Vinh Long Willemin

Personal information
- Full name: Vinh Long Harry Willemin
- Date of birth: 8 January 1982 (age 44)
- Place of birth: Bayonne, France
- Height: 1.83 m (6 ft 0 in)
- Position: Defender

Youth career
- Metz

Senior career*
- Years: Team / Apps / (Gls)
- 2000–2003: Metz / 2 / (0)
- 2002: Metz B
- 2003: Louhans-Cuiseaux
- 2004: 1. FC Saarbrücken II / 24 / (3)
- 2004–2005: 1. FC Saarbrücken / 3 / (0)
- 2006: SC Hauenstein / 8 / (2)
- 2006: Ancona / 0 / (0)
- 2007: Viterbese / 3 / (0)
- 2007–2009: Racing Union Luxembourg / 37 / (1)

= Vinh Long Willemin =

French footballer (born 1982)

Vinh Long Harry Willemin (born 8 January 1982) is a French former professional footballer who played as a defender.

==Career==
In 2003, Willemin signed for Louhans-Cuiseaux in the French fourth division from French Ligue 1 side Metz.

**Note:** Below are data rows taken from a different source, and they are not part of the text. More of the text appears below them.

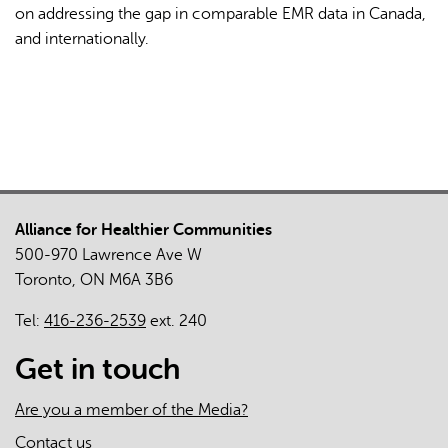
on addressing the gap in comparable EMR data in Canada,
and internationally.
Alliance for Healthier Communities
500-970 Lawrence Ave W
Toronto, ON M6A 3B6
Tel:
416-236-2539
ext. 240
Get in touch
Are you a member of the Media?
Contact us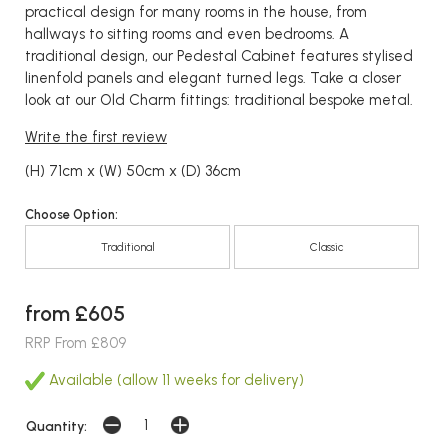
practical design for many rooms in the house, from
hallways to sitting rooms and even bedrooms. A
traditional design, our Pedestal Cabinet features stylised
linenfold panels and elegant turned legs. Take a closer
look at our Old Charm fittings: traditional bespoke metal.
Write the first review
(H) 71cm x (W) 50cm x (D) 36cm
Choose Option:
Traditional
Classic
from £605
RRP From £809
Available (allow 11 weeks for delivery)
Quantity: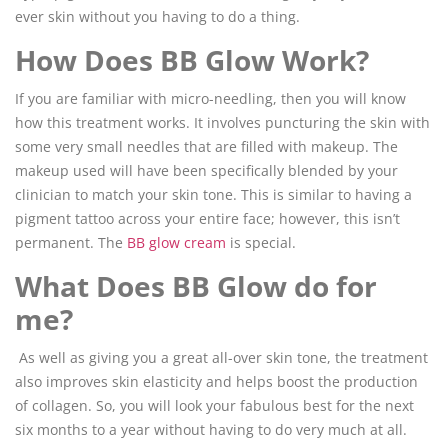
ever skin without you having to do a thing.
How Does BB Glow Work?
If you are familiar with micro-needling, then you will know
how this treatment works. It involves puncturing the skin with
some very small needles that are filled with makeup. The
makeup used will have been specifically blended by your
clinician to match your skin tone. This is similar to having a
pigment tattoo across your entire face; however, this isn’t
permanent. The
BB glow cream
is special.
What Does BB Glow do for
me?
As well as giving you a great all-over skin tone, the treatment
also improves skin elasticity and helps boost the production
of collagen. So, you will look your fabulous best for the next
six months to a year without having to do very much at all.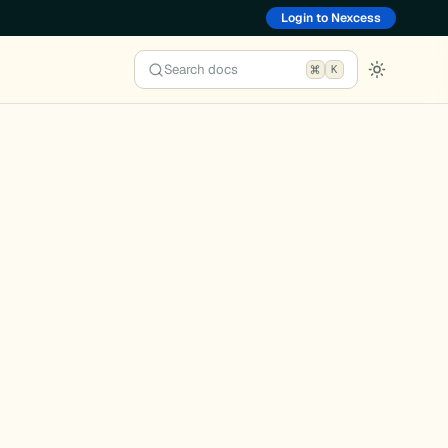
Login to Nexcess
Search docs
K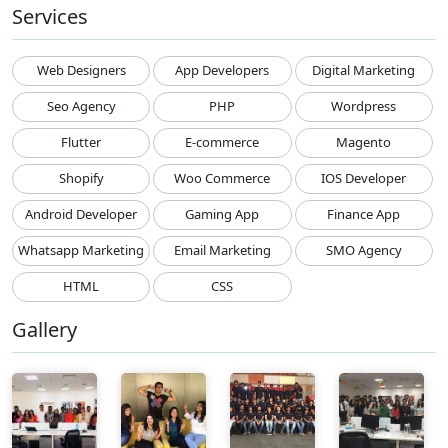
Services
Web Designers
App Developers
Digital Marketing
Seo Agency
PHP
Wordpress
Flutter
E-commerce
Magento
Shopify
Woo Commerce
IOS Developer
Android Developer
Gaming App
Finance App
Whatsapp Marketing
Email Marketing
SMO Agency
HTML
CSS
Gallery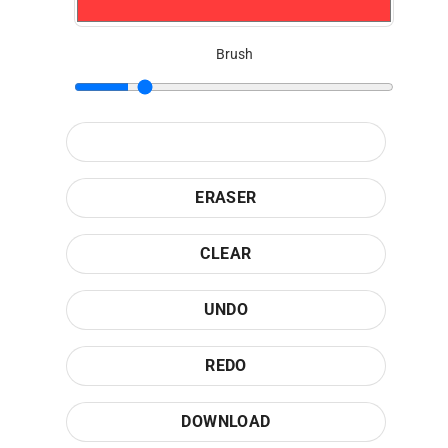
Brush
ERASER
CLEAR
UNDO
REDO
DOWNLOAD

Before the second half of the 2005–06 season, he signed for SC Hauenstein in the German fourth division from 2. Bundesliga club 1. FC Saarbrücken.

Before the second half of the 2006–07 season, he signed for Viterbese in the Italian third division before joining Luxembourgish team Racing Union Luxembourg.

In 2007, Willemin applied to represent Vietnam internationally but was not selected to the national team.